SOPA legislation, in its current form, raises a number of free-speech concerns. Few sites exclusively house infringing content. If the Justice Department starts blocking piracy sites from U.S. networks, some amount of non-infringing expression could be blocked as well. It is an alarming precedent considering that the State Department is pressuring repressive regimes to loosen restrictions on citizens' Web access. The international community might conclude that, in some cases, the United States prioritizes intellectual-property rights over the right to free expression. Given this example, one can imagine that Iran, Russia, and China could also find principles more pressing than ensuring free and unfettered speech on the Internet.
The legislation also threatens the universal integrity of the Internet. Many open-Web advocates worry users in the U.S. will seek out the "whole Internet," that is, everything on the Web prior to the intervention of U.S. law enforcement. "The first thing that people are going to do is start using domain-name services that are outside of the United States. It's really sort of the Tower of Babel introduced into IP addresses," says Duke law professor James Boyle. While some suckers will still be on a blacked-out U.S. Web service, many others will be enjoying an uncensored Web-browsing experience developed by innovators in Russia, India, or Brazil.
Opponents also say that the legislation places unreasonable expectations on some beloved online tools. "[SOPA and PROTECT-IP] impose obligations on entities like Twitter-any entity that provides a hyperlink-to somehow prescreen hyperlinks that are posted by third parties to make sure that they are not going to an illegal site," says Erickson of the Net Coalition. This is a particularly onerous requirement because the bills also encourage private recourse for copyright holders to sue websites they believe are not adequately protecting intellectual property.

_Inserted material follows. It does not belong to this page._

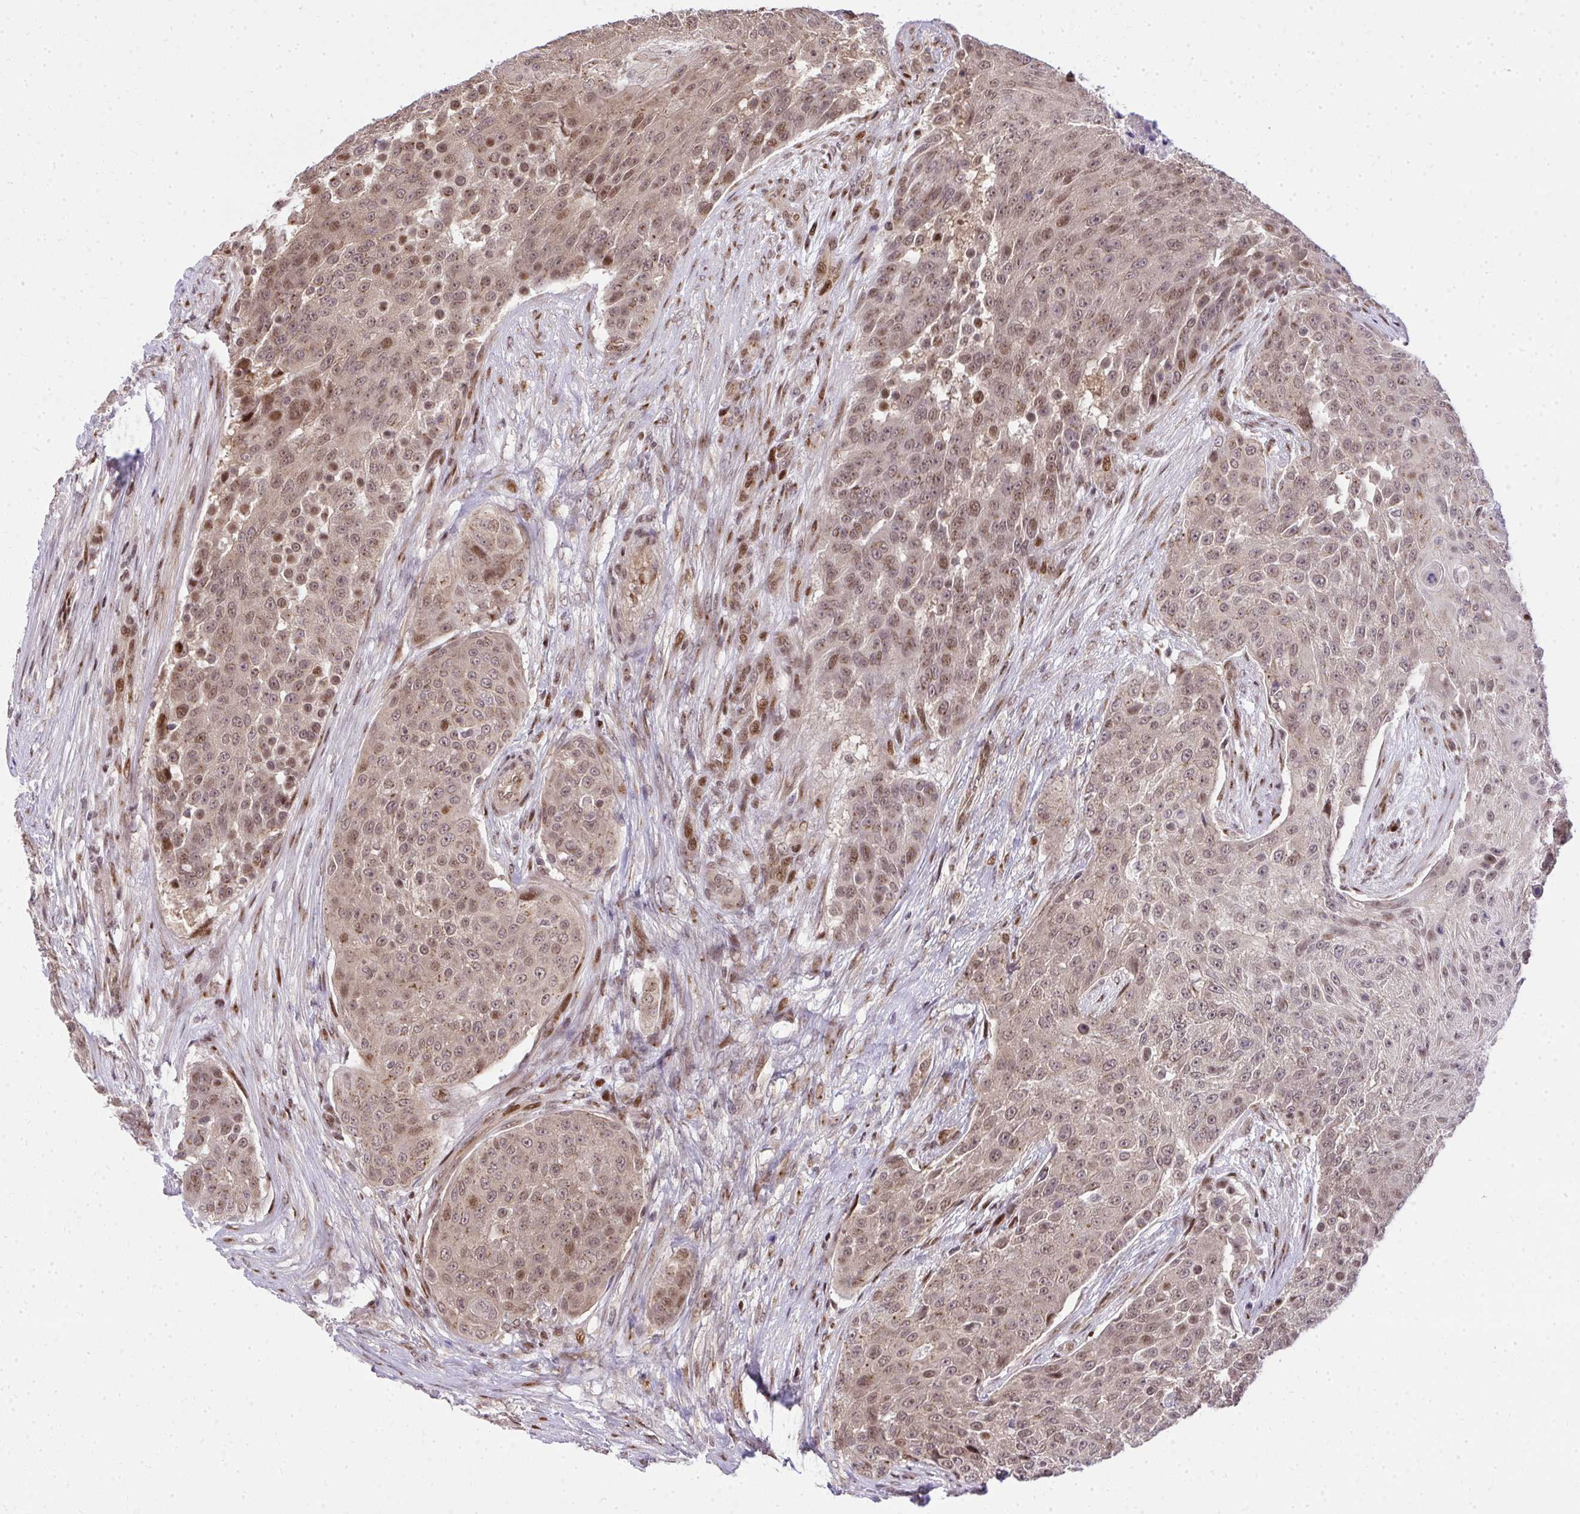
{"staining": {"intensity": "moderate", "quantity": ">75%", "location": "nuclear"}, "tissue": "urothelial cancer", "cell_type": "Tumor cells", "image_type": "cancer", "snomed": [{"axis": "morphology", "description": "Urothelial carcinoma, High grade"}, {"axis": "topography", "description": "Urinary bladder"}], "caption": "Human urothelial carcinoma (high-grade) stained with a brown dye exhibits moderate nuclear positive expression in approximately >75% of tumor cells.", "gene": "PIGY", "patient": {"sex": "female", "age": 63}}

SOPA raises some technological issues as well. The bill threatens an Internet-security initiative called Domain Name Server Security (DNSSEC), which Internet engineers have been working to establish for about 20 years. DNSSEC wants to bind the relationship between domain names (the www-dots) and Internet-protocol addresses (the sequence of numbers computers use to communicate with the www-dots). Anyone familiar with the ghastly experience of a site redirecting to spam knows that the relationship between a domain name and its IP address is not perfectly secure. Imitation sites that defraud users who are accessing bank accounts and other personal information exploit this disconnect. "These new cyber-security initiatives would make it impossible for link-lookup services to lie. When that's in place, ISPs can't do what PROTECT-IP and SOPA want them to do," says David Sohn, senior policy counsel at the Center for Democracy and Technology. It's a choice between the measures outlined in SOPA and PROTECT-IP and a more robust system of online security.
All of which is anathema to the popular ethos of the Internet. Web development has favored a global network defined by communication passed across an unrestricted and egalitarian platform. SOPA looks like the first major retreat from these principles ushered in by the U.S. government. The bill condones the removal of certain expression from the Web. It incentivizes the development and adoption of alternative "off the grid" Web-hosting services. It negates cyber-security initiatives and adds layers of liability for innovators creating new products online. SOPA opponents perceive this set of consequences in stark relief and conclude that the law will "kill the Internet."